The Flood Control District mows its channels to:
- Control undesirable woody species.
- Encourage the spread and improve the density of the grass for erosion-control purposes.
- Provide a generally well-kept appearance for the general public.
- Provide inspection of the channels on a regular basis to ensure they are functioning properly.
When are the three mowing cycles for most channels and basins?
Mowing cycles are set based on current weather patterns and vary somewhat from year to year, but generally follow the schedule below:
- May through June
- July through September
- October through November
What is a Multi-Service Area and why does it have a different mowing schedule?
Multi-Service Areas include the Clear Lake and Mason Creek watersheds. These suburban watersheds are smaller, which allows the Flood Control District to utilize a contractor to mow more frequently and to handle multiple vegetation management tasks. These areas are mowed as needed for control of Johnson grass, which means keeping vegetation to less than 24 inches in height.
Why Doesn’t the Flood Control District Mow More Often?
The Flood Control District’s mowing program is intended to maintain cost-effective grass-lined channels, limit tree growth and other woody-stemmed vegetation that grow near the channel flow line, and provide open access for the inspection of slopes and other flood control infrastructure. The Flood Control District accomplishes this with its current, three-times-per-year mowing schedule.
In keeping with its mission statement, the Flood Control District must prioritize its limited budget to reduce flooding risks and damages, and to properly maintain our important drainage infrastructure. Flood damage reduction, health and safety – rather than beautification – is the goal.
What Does "Not Mowed by HCFCD" mean?
When a channel is listed as “Not mowed by HCFCD” on the interactive mowing application, it can indicate one of several situations, including:
- The Flood Control District has limited or no property rights along this channel. (Example: Sections of Greens Bayou between Highway 90 and I-10)
- The channel has been adopted for mowing under a formal or informal agreement between the Flood Control District and another entity, such as the City of Houston or a municipal utility district. (Example: Buffalo Bayou between Sabine Street and Shepherd Drive)

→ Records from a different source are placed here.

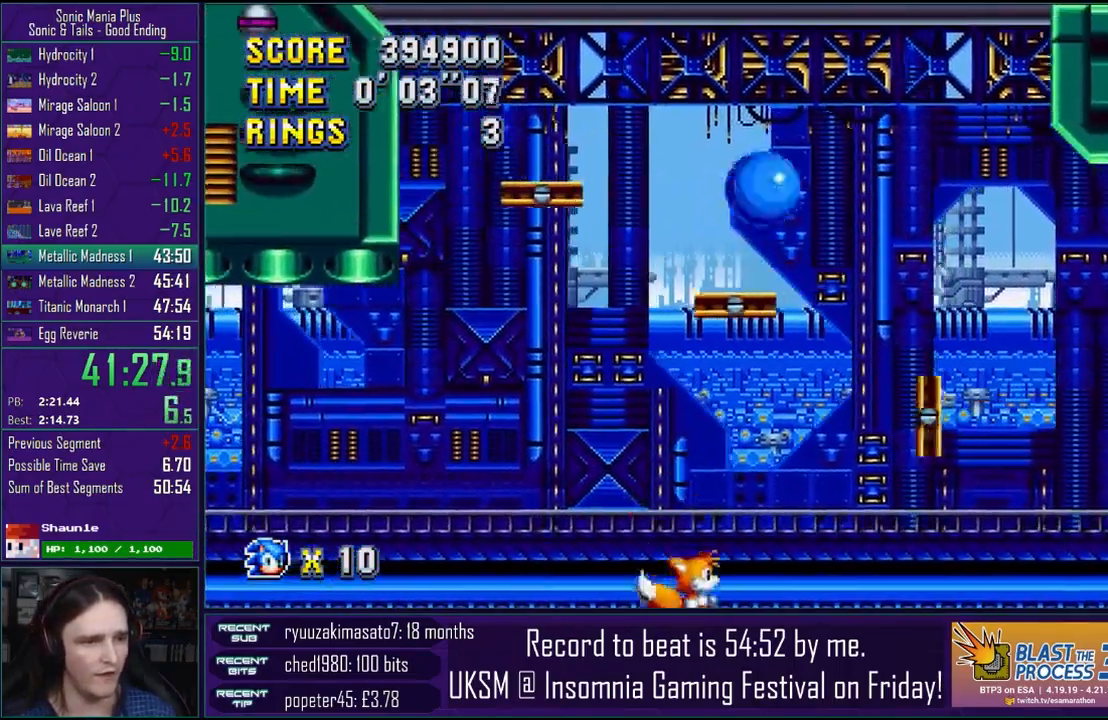
{"dt_ms": 500, "buttons": [], "left_stick": "right", "right_stick": "center", "events": [[483, "CROSS", "up"]]}
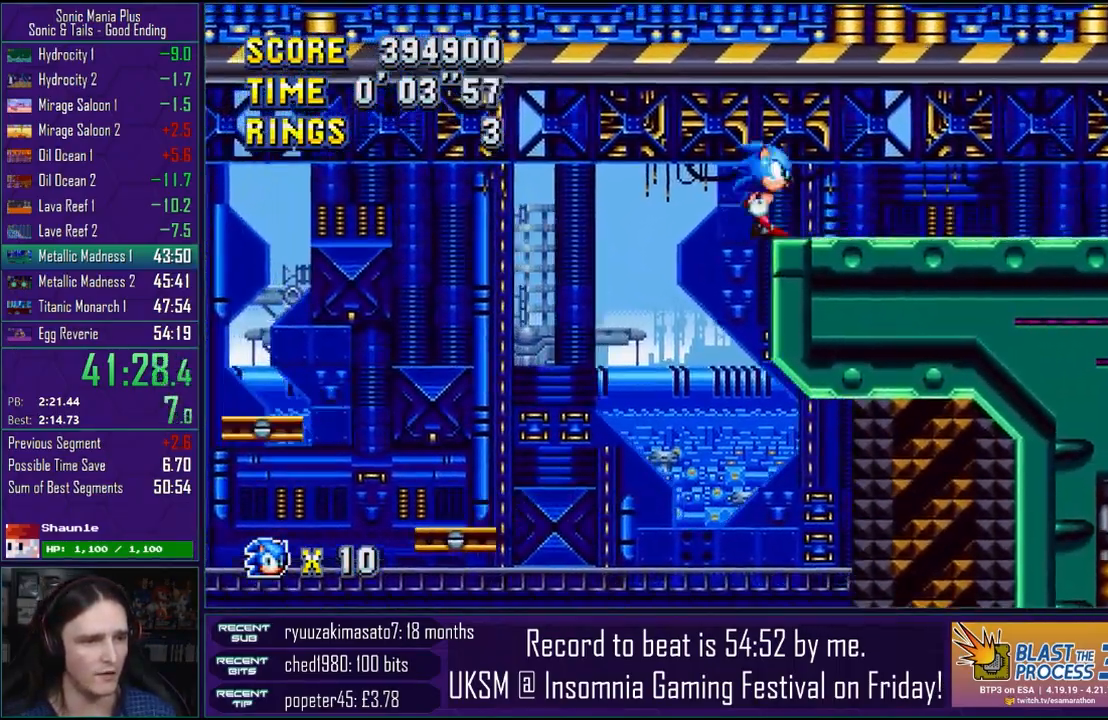
{"dt_ms": 500, "buttons": [], "left_stick": "right", "right_stick": "center", "events": []}
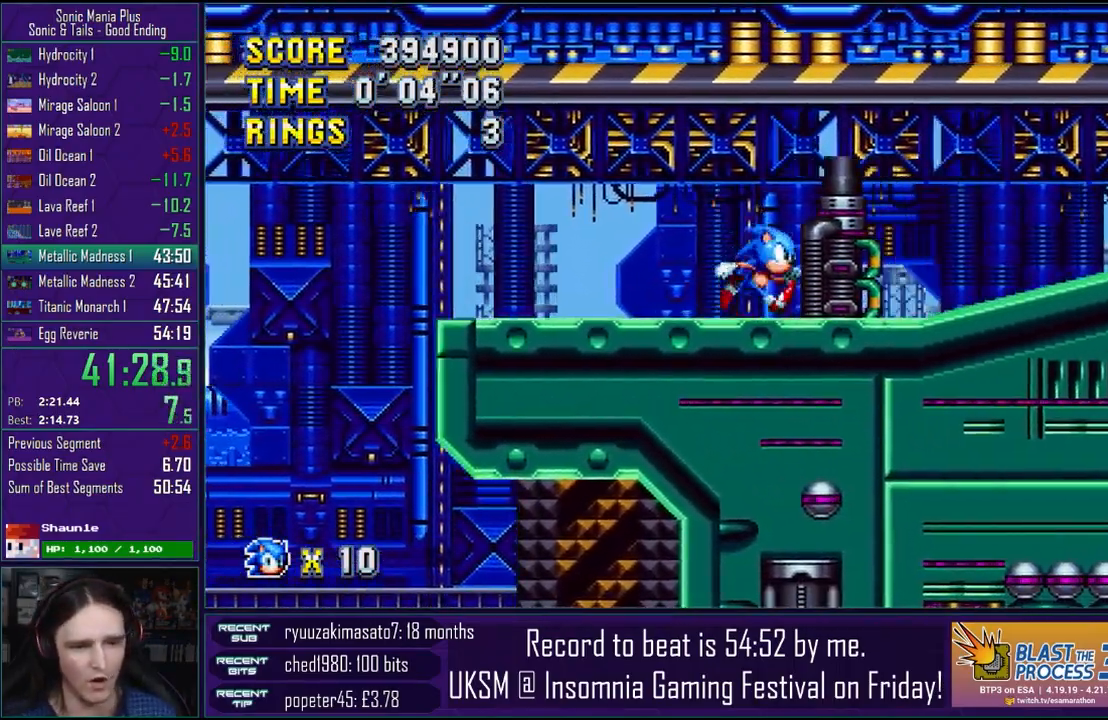
{"dt_ms": 500, "buttons": [], "left_stick": "right", "right_stick": "center", "events": []}
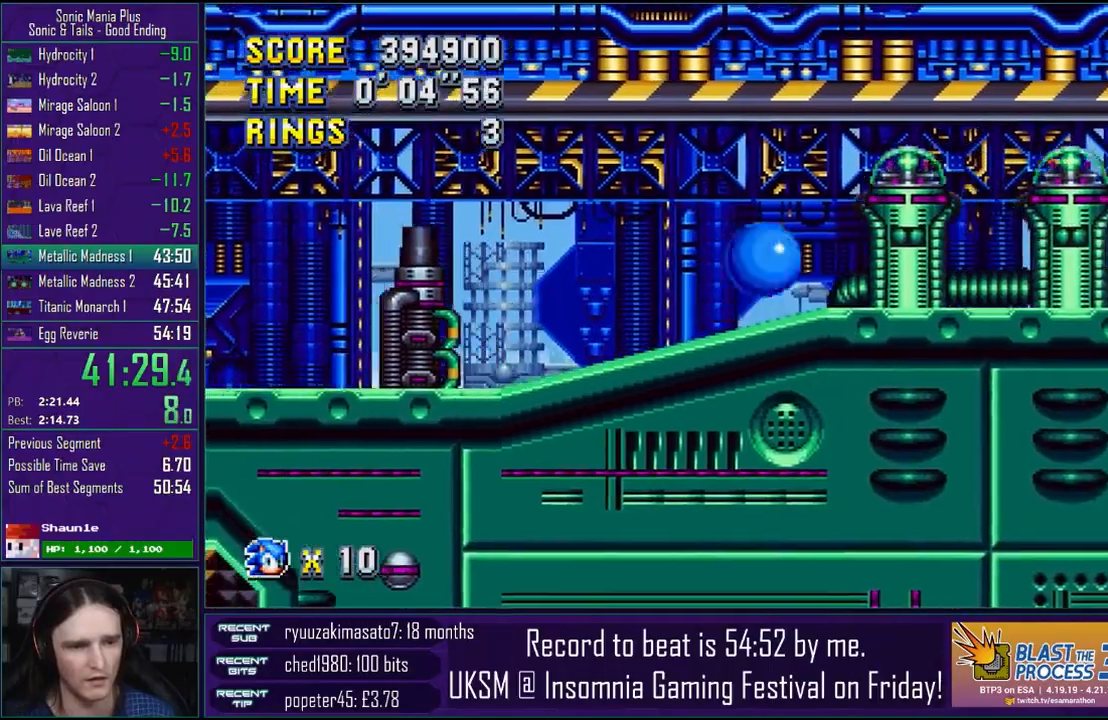
{"dt_ms": 500, "buttons": ["CROSS"], "left_stick": "right", "right_stick": "center", "events": [[17, "CROSS", "down"], [167, "CROSS", "up"], [283, "CROSS", "down"], [350, "CROSS", "up"], [450, "CROSS", "down"]]}
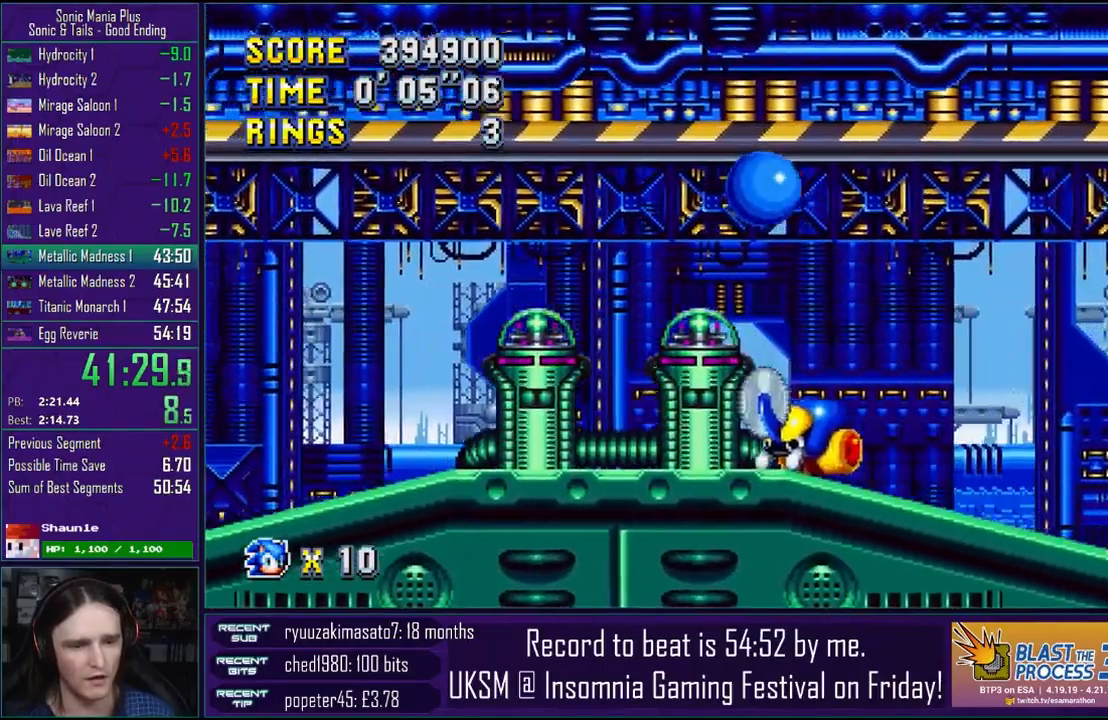
{"dt_ms": 500, "buttons": [], "left_stick": "right", "right_stick": "center", "events": [[100, "left_stick", "left"], [183, "CROSS", "up"], [217, "left_stick", "right"]]}
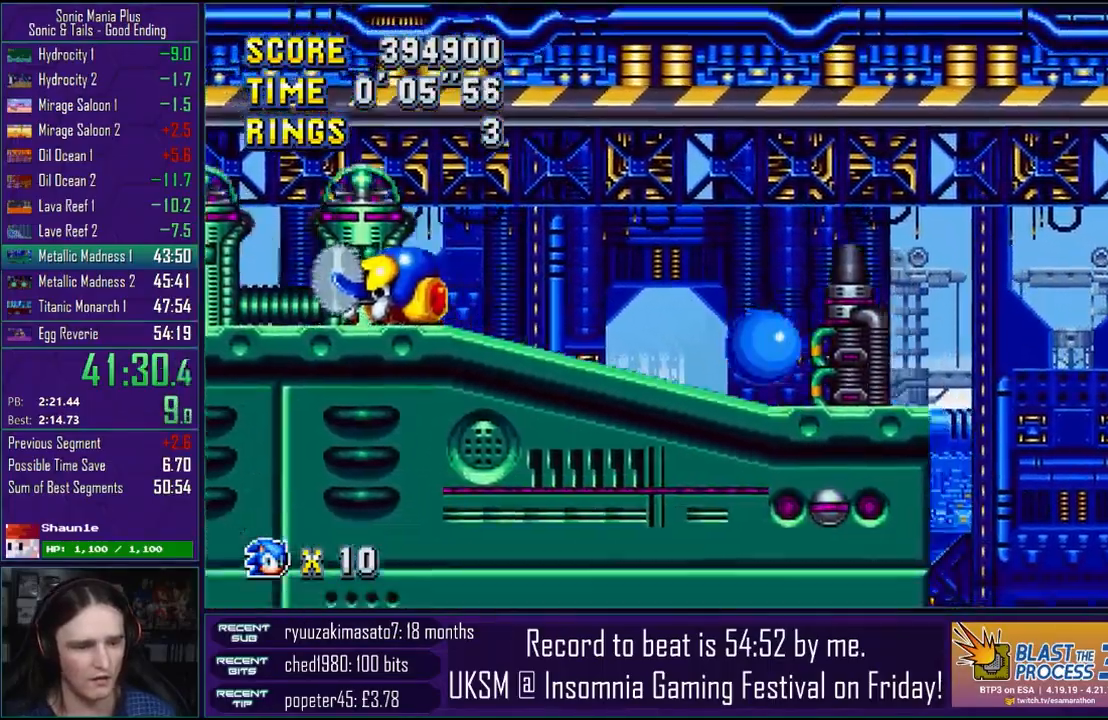
{"dt_ms": 500, "buttons": ["CROSS"], "left_stick": "right", "right_stick": "center", "events": [[150, "CROSS", "down"]]}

- The channel has natural characteristics and vegetation that do not allow for mowing, or for which mowing is not the preferred vegetation management option. (Example: Sections of Little Cypress Creek)
- The channel has a tree canopy that naturally shades out ground vegetation so that mowing is not required. (Example: Willow Creek and sections of Cypress Creek)
Does tall grass cause floods?
Grass-lined channels convey stormwater very effectively; even tall grass will not prevent or significantly slow the channel flow. Soft grass stems bend with rapidly flowing water, allowing it to “get out of the way” during floods. (Visual observation after a rainfall event, once the water recedes, shows the grass lying down in the direction of the flow.)
The Flood Control District does limit the presence of large woody-stemmed trees, shrubs and grasses within channel flow lines.
What if a community wants more frequent mowing?
In some cases, residents, community organizations or governmental agencies desire more mowing than our regular maintenance program and flood damage reduction priorities can provide. In those instances, the Flood Control District may enter into various types of agreements for additional maintenance provided and paid for by those residents, organizations or agencies.
- A municipal utility district might take over mowing for a channel via a Mowing Reimbursement Agreement. The MUD would be reimbursed for the three times per year the Flood Control District would have mowed.
- Individuals may “adopt” a neighborhood buyout lot for mowing and other approved purposes through our Open Space Program.
- A Homeowners Association might enter into a public recreation agreement to use a detention basin for soccer fields, which will include mowing.